Start your answer with the line containing "Currently, sidecar proxies" and end it with the last line of the records below, retyping every line between exactly and adding nothing.

Pictures paired with source code:
Start of Block

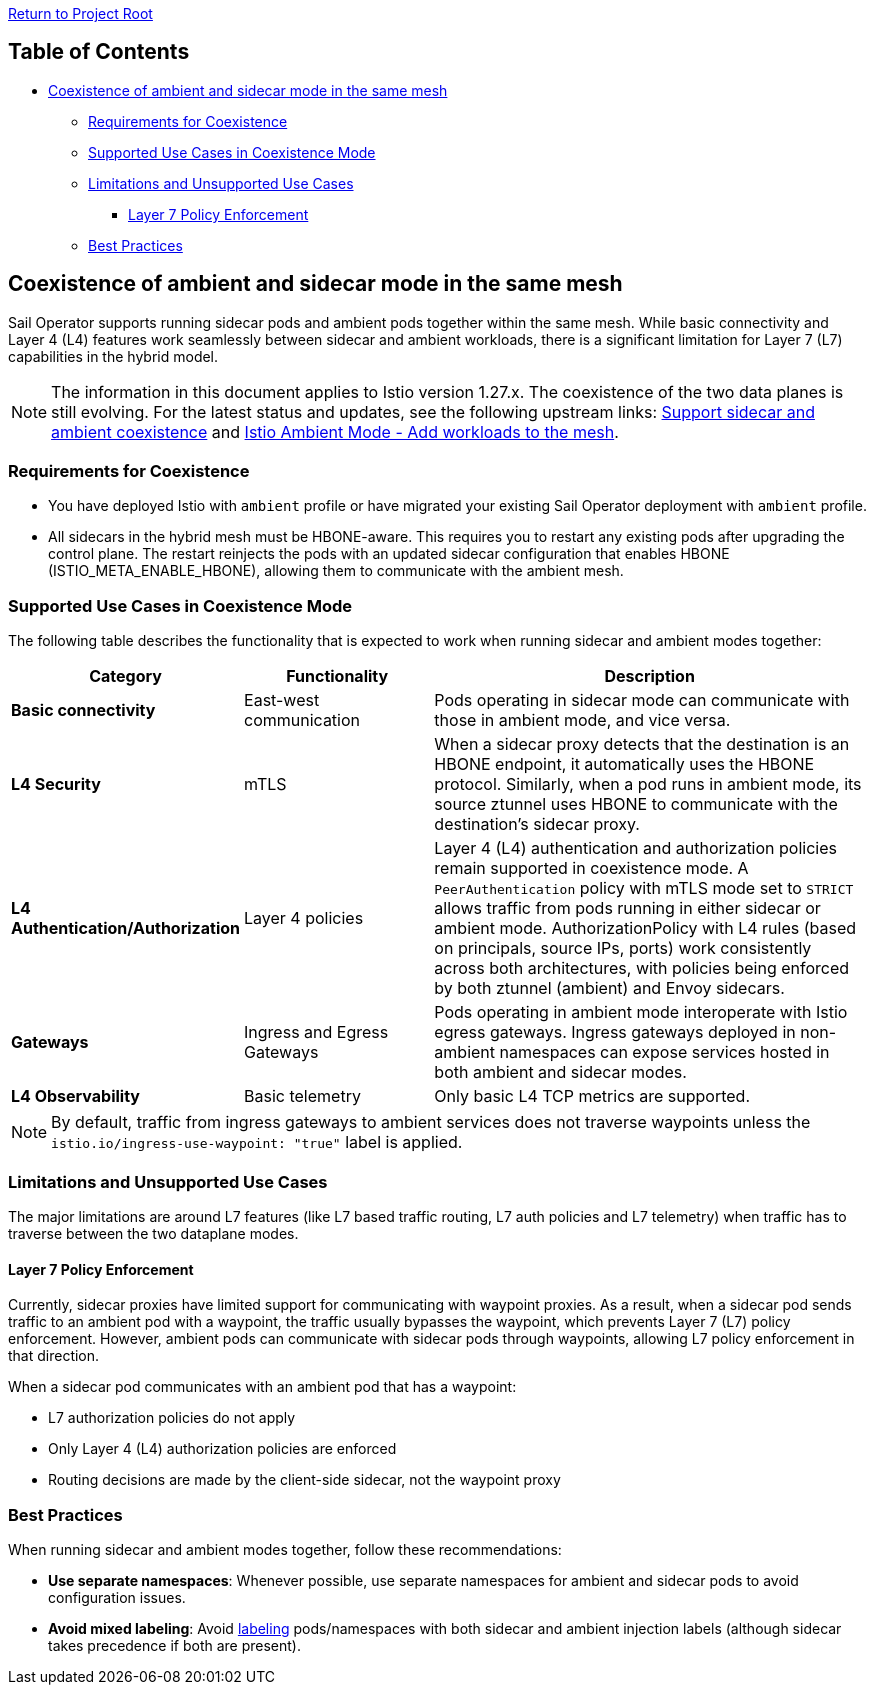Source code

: link:../README.adoc[Return to Project Root]

== Table of Contents

* <<coexistence-of-ambient-and-sidecar-mode>>
** <<requirements-for-coexistence>>
** <<supported-use-cases-in-coexistence-mode>>
** <<limitations-and-unsupported-use-cases>>
*** <<layer-7-policy-enforcement>>
** <<best-practices>>

[[coexistence-of-ambient-and-sidecar-mode]]
== Coexistence of ambient and sidecar mode in the same mesh

Sail Operator supports running sidecar pods and ambient pods together within the same mesh.
While basic connectivity and Layer 4 (L4) features work seamlessly between sidecar and ambient workloads, there is a
significant limitation for Layer 7 (L7) capabilities in the hybrid model.

NOTE: The information in this document applies to Istio version 1.27.x. The coexistence of the two data planes is still evolving. For the latest status and updates, see the following upstream links: https://github.com/istio/istio/issues/57213[Support sidecar and ambient coexistence] and https://istio.io/latest/docs/ambient/usage/add-workloads/[Istio Ambient Mode - Add workloads to the mesh].

[[requirements-for-coexistence]]
=== Requirements for Coexistence

- You have deployed Istio with `ambient` profile or have migrated your existing Sail Operator deployment with `ambient` profile.
- All sidecars in the hybrid mesh must be HBONE-aware. This requires you to restart any existing pods after upgrading the control
  plane. The restart reinjects the pods with an updated sidecar configuration that enables HBONE (ISTIO_META_ENABLE_HBONE),
  allowing them to communicate with the ambient mesh.

[[supported-use-cases-in-coexistence-mode]]
=== Supported Use Cases in Coexistence Mode

The following table describes the functionality that is expected to work when running sidecar and ambient modes together:

[cols="1,2,5"]
|===
| Category | Functionality | Description

| *Basic connectivity*
| East-west communication
| Pods operating in sidecar mode can communicate with those in ambient mode, and vice versa.

| *L4 Security*
| mTLS
| When a sidecar proxy detects that the destination is an HBONE endpoint, it automatically uses the HBONE protocol. Similarly, when a pod runs in ambient mode, its source ztunnel uses HBONE to communicate with the destination's sidecar proxy.

| *L4 Authentication/Authorization*
| Layer 4 policies
| Layer 4 (L4) authentication and authorization policies remain supported in coexistence mode. A `PeerAuthentication` policy with mTLS mode set to `STRICT` allows traffic from pods running in either sidecar or ambient mode. AuthorizationPolicy with L4 rules (based on principals, source IPs, ports) work consistently across both architectures, with policies being enforced by both ztunnel (ambient) and Envoy sidecars.

| *Gateways*
| Ingress and Egress Gateways
| Pods operating in ambient mode interoperate with Istio egress gateways. Ingress gateways deployed in non-ambient namespaces can expose services hosted in both ambient and sidecar modes.

| *L4 Observability*
| Basic telemetry
| Only basic L4 TCP metrics are supported.
|===

NOTE: By default, traffic from ingress gateways to ambient services does not traverse waypoints unless the `istio.io/ingress-use-waypoint: "true"` label is applied.

[[limitations-and-unsupported-use-cases]]
=== Limitations and Unsupported Use Cases

The major limitations are around L7 features (like L7 based traffic routing, L7 auth policies and L7 telemetry) when traffic has to traverse between the two dataplane modes.

[[layer-7-policy-enforcement]]
==== Layer 7 Policy Enforcement

Currently, sidecar proxies have limited support for communicating with waypoint proxies. As a result, when a sidecar pod sends traffic
to an ambient pod with a waypoint, the traffic usually bypasses the waypoint, which prevents Layer 7 (L7) policy enforcement.
However, ambient pods can communicate with sidecar pods through waypoints, allowing L7 policy enforcement in that direction.

When a sidecar pod communicates with an ambient pod that has a waypoint:

- L7 authorization policies do not apply
- Only Layer 4 (L4) authorization policies are enforced
- Routing decisions are made by the client-side sidecar, not the waypoint proxy

[[best-practices]]
=== Best Practices

When running sidecar and ambient modes together, follow these recommendations:

- *Use separate namespaces*: Whenever possible, use separate namespaces for ambient and sidecar pods to avoid configuration issues.
- *Avoid mixed labeling*: Avoid https://istio.io/latest/docs/reference/config/labels/[labeling] pods/namespaces with both sidecar and ambient injection labels (although sidecar takes precedence if both are present).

End of Block

Answer to this exercise:
Currently, sidecar proxies have limited support for communicating with waypoint proxies. As a result, when a sidecar pod sends traffic
to an ambient pod with a waypoint, the traffic usually bypasses the waypoint, which prevents Layer 7 (L7) policy enforcement.
However, ambient pods can communicate with sidecar pods through waypoints, allowing L7 policy enforcement in that direction.

When a sidecar pod communicates with an ambient pod that has a waypoint:

- L7 authorization policies do not apply
- Only Layer 4 (L4) authorization policies are enforced
- Routing decisions are made by the client-side sidecar, not the waypoint proxy

[[best-practices]]
=== Best Practices

When running sidecar and ambient modes together, follow these recommendations:

- *Use separate namespaces*: Whenever possible, use separate namespaces for ambient and sidecar pods to avoid configuration issues.
- *Avoid mixed labeling*: Avoid https://istio.io/latest/docs/reference/config/labels/[labeling] pods/namespaces with both sidecar and ambient injection labels (although sidecar takes precedence if both are present).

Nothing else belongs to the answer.